The actions of the ECB have been decisive. The ECB has kept policy rates at historically-low levels; it has satisfied the liquidity needs of banks

ECB keeping rates historically low and printing money to give to banks. This is an initiative? Provopoulos has not been paying attention. These are the exact same measures that created the Euro crisis in the first place.

Banking union is being designed to break the negative feedback loops between banks and the sovereign, as well as to create an integrated, stable and well-capitalised banking sector. The Single Supervisory Mechanism, which will become fully operational this November, will lead to the transfer of the supervision of almost 85 per cent of total euro-area bank assets to the ECB.

85%? Of “assets”. That sounds like a lot to me.

Concluding remarks

I would like to offer some concluding remarks. For too long, the countries at the euro’s periphery sacrificed long-term gains for short-term gratification. We have seen the results.

Yes but where did the periphery governments get the money for this short-term gratification? You know the answer.

The twin deficits have been transformed into twin surpluses.

Again, if you exclude interest payments on the massive debt, then yes…..

Greek citizens, like the citizens in the other crisis countries, have had to undergo tremendous sacrifices during the past few years. These sacrifices are now bearing fruit

If you hold Greek government debt, it is bearing fruit. If you’re a Greek citizen having a hard time paying your taxes and you see that the government is planning to increase taxes even further I think it would be hard for you to say your sacrifices/achievements are bearing fruit.

Greeks need to remember that Provopoulos thinks that the government can reduce its debt from 175% of GDP to 110% of GDP by 2023. That is a 117 billion Euros as of today.

As I mentioned earlier this money is not going to come from inflation and it is not going to come from an increase in bank lending.
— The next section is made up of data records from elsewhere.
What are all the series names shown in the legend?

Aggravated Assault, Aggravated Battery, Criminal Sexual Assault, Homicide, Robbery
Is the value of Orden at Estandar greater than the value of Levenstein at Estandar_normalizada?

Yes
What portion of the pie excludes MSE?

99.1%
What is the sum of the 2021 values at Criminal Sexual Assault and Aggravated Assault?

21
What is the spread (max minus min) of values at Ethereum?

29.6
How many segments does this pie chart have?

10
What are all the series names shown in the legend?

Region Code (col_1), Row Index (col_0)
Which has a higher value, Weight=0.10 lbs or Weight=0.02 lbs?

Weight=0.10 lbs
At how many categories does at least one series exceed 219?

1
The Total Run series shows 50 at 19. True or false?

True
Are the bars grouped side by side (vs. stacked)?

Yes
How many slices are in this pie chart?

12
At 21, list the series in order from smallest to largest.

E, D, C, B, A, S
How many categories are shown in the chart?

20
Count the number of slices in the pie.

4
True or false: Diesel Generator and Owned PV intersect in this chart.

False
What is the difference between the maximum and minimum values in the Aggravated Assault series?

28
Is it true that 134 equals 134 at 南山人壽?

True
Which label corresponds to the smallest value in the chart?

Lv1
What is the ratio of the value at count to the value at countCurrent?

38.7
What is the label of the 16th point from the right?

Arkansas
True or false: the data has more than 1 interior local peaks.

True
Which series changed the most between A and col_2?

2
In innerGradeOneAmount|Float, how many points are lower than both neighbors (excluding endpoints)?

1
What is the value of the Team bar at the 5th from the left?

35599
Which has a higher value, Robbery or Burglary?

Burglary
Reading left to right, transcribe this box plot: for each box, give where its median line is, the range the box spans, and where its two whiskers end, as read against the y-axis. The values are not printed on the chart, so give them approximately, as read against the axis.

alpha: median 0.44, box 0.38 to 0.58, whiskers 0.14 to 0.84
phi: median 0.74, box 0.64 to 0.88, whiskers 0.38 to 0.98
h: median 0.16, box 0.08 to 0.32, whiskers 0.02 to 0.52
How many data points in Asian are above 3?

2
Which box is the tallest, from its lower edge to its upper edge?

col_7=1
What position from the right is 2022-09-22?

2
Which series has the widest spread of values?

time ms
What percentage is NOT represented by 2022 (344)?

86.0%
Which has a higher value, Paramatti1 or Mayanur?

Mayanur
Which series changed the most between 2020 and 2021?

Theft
The 117 billion Euros is going to be extracted from the Greek taxpayer. 117 billion divide by the 10 million population of Greece comes to 11,700 Euros per person, or 1,170 Euros per man, woman and child every year for the next 10 years.

Now you may think that sounds realistic but remember that reduction in government debt does not include the taxes that Greeks already have to pay to cover the interest costs and to keep the government afloat.

Greeks do however have 160 billion Euros in the bank, can anyone say bail in? And yes, if I were invested in Greek government debt the thought of those bank deposits may have me salivating slightly.